Pictured people or hands with joints:
++++++++++

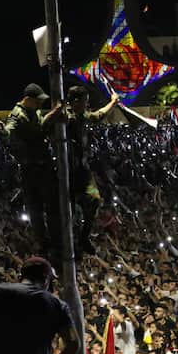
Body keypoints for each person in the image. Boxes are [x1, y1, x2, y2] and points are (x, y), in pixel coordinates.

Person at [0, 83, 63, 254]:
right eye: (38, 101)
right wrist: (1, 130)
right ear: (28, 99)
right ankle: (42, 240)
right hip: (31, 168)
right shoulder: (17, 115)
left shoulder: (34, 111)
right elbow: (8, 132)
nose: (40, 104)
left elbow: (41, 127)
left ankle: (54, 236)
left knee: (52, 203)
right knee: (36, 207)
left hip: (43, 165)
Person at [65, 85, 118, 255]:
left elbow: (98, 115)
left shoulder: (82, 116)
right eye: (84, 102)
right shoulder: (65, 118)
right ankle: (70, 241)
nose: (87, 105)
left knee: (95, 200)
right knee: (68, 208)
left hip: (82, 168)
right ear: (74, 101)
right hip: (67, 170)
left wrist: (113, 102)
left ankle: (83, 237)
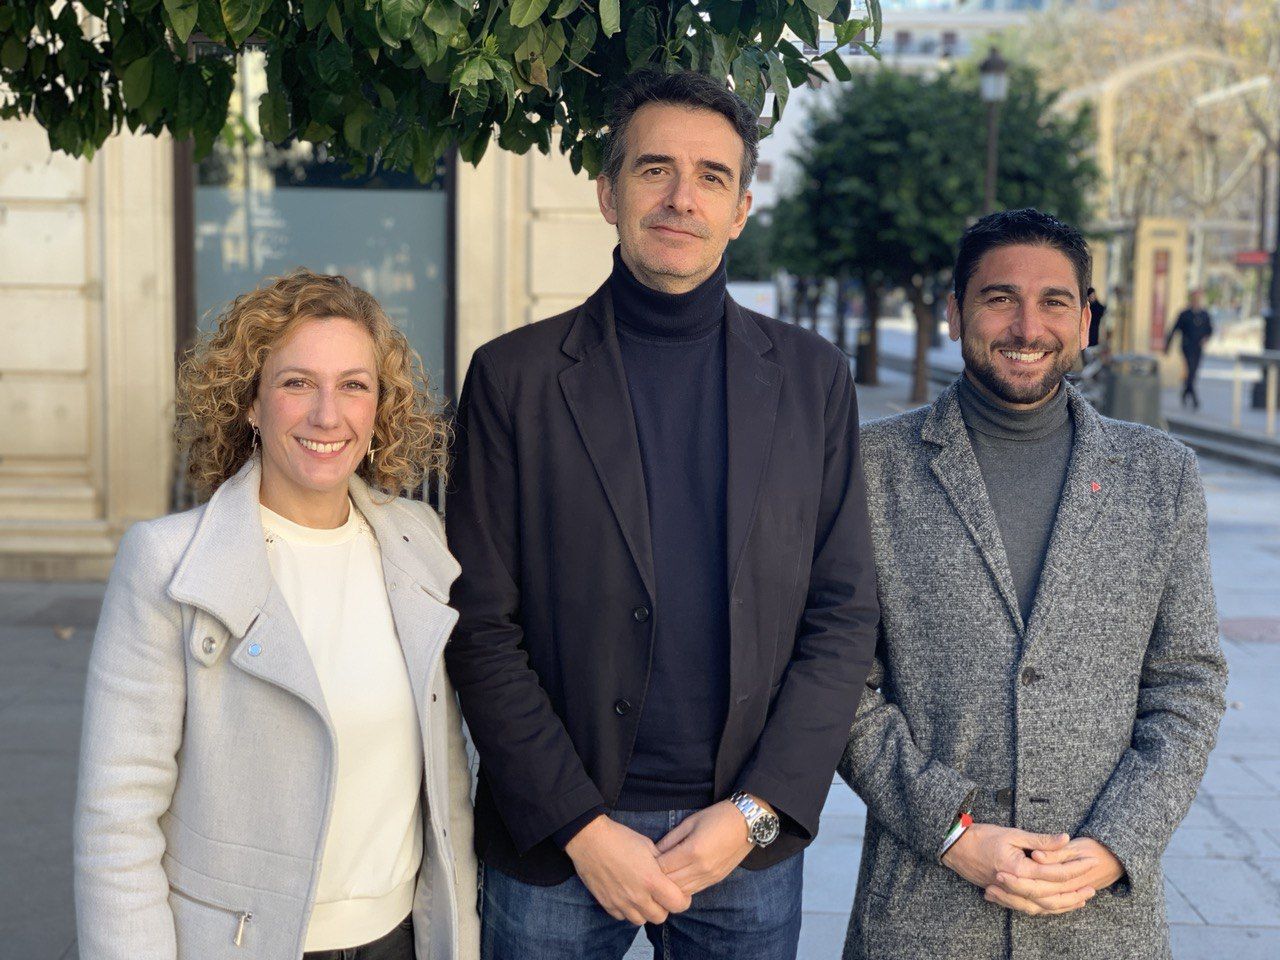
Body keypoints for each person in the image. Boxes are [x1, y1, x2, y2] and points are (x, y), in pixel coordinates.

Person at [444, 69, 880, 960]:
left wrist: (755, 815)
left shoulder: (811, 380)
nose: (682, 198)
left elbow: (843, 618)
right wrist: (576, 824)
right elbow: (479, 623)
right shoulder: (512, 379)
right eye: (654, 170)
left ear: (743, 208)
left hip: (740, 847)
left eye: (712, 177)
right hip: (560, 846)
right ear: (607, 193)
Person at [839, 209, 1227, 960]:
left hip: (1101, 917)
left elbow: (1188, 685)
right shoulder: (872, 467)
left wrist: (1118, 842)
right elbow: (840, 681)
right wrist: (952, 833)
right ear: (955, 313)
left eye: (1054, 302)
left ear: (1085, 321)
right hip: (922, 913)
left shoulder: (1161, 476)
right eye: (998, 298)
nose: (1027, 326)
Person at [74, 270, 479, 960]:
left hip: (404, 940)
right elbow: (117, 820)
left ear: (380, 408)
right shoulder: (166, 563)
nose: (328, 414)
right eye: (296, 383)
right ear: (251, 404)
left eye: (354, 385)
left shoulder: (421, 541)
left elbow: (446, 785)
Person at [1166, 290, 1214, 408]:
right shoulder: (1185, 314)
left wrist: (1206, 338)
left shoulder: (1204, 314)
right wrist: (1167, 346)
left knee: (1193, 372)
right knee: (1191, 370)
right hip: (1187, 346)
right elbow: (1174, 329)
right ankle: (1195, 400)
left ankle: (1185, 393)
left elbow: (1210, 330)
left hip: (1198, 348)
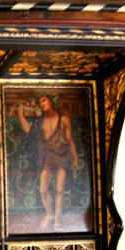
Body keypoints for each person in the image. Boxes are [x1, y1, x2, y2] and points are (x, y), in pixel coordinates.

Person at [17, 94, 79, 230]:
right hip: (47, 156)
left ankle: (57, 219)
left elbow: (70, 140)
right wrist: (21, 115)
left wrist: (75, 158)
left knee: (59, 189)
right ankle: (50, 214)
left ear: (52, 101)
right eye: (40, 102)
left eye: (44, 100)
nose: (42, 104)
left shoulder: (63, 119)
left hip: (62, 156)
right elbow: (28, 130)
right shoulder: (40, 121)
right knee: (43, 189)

++++++++++

* [What you are asked to do] In your copy, please omit the pictures and print every line of the records exactly.

* [Answer to the problem]
Body keypoints for each person in the image. Boxes are [x1, y1, x2, y2] and points are (x, y), in pixel coordinates.

Person at [0, 83, 63, 254]:
right eye: (38, 101)
right wrist: (1, 130)
right ear: (28, 99)
right ankle: (42, 240)
right hip: (31, 168)
right shoulder: (17, 115)
left shoulder: (34, 111)
right elbow: (8, 132)
nose: (40, 104)
left elbow: (41, 127)
left ankle: (54, 236)
left knee: (52, 203)
right knee: (36, 207)
left hip: (43, 165)
Person at [65, 85, 118, 255]:
left elbow: (98, 115)
left shoulder: (82, 116)
right eye: (84, 102)
right shoulder: (65, 118)
right ankle: (70, 241)
nose: (87, 105)
left knee: (95, 200)
right knee: (68, 208)
left hip: (82, 168)
right ear: (74, 101)
right hip: (67, 170)
left wrist: (113, 102)
left ankle: (83, 237)
Body keypoints for each person in the image. Boxes are [x1, y1, x2, y2] and points are (x, y), in pixel coordinates.

Person at [444, 69, 880, 960]:
left wrist: (755, 815)
left shoulder: (811, 380)
nose: (682, 198)
left elbow: (843, 618)
right wrist: (576, 824)
right elbow: (479, 623)
right shoulder: (512, 379)
right eye: (654, 170)
left ear: (743, 208)
left hip: (740, 847)
left eye: (712, 177)
right hip: (560, 846)
right ear: (607, 193)
Person at [839, 209, 1227, 960]:
left hip: (1101, 917)
left elbow: (1188, 685)
right shoulder: (872, 467)
left wrist: (1118, 842)
right elbow: (840, 681)
right wrist: (952, 833)
right ear: (955, 313)
left eye: (1054, 302)
left ear: (1085, 321)
right hip: (922, 913)
left shoulder: (1161, 476)
right eye: (998, 298)
nose: (1027, 326)
Person at [74, 270, 479, 960]:
left hip: (404, 940)
right elbow: (117, 820)
left ear: (380, 408)
right shoulder: (166, 563)
nose: (328, 414)
right eye: (296, 383)
right ear: (251, 404)
left eye: (354, 385)
left shoulder: (421, 541)
left elbow: (446, 785)
Person at [1166, 290, 1214, 408]:
right shoulder: (1185, 314)
left wrist: (1206, 338)
left shoulder: (1204, 314)
right wrist: (1167, 346)
left knee: (1193, 372)
right knee: (1191, 370)
right hip: (1187, 346)
right elbow: (1174, 329)
right ankle: (1195, 400)
left ankle: (1185, 393)
left elbow: (1210, 330)
left hip: (1198, 348)
Body keypoints for each person in the image. Boxes are [x1, y1, x2, y2] and points are (x, y), in pixel coordinates.

Person at [17, 94, 79, 230]:
right hip: (47, 156)
left ankle: (57, 219)
left elbow: (70, 140)
right wrist: (21, 115)
left wrist: (75, 158)
left knee: (59, 189)
right ankle: (50, 214)
left ear: (52, 101)
right eye: (40, 102)
left eye: (44, 100)
nose: (42, 104)
left shoulder: (63, 119)
left hip: (62, 156)
right elbow: (28, 130)
right shoulder: (40, 121)
right knee: (43, 189)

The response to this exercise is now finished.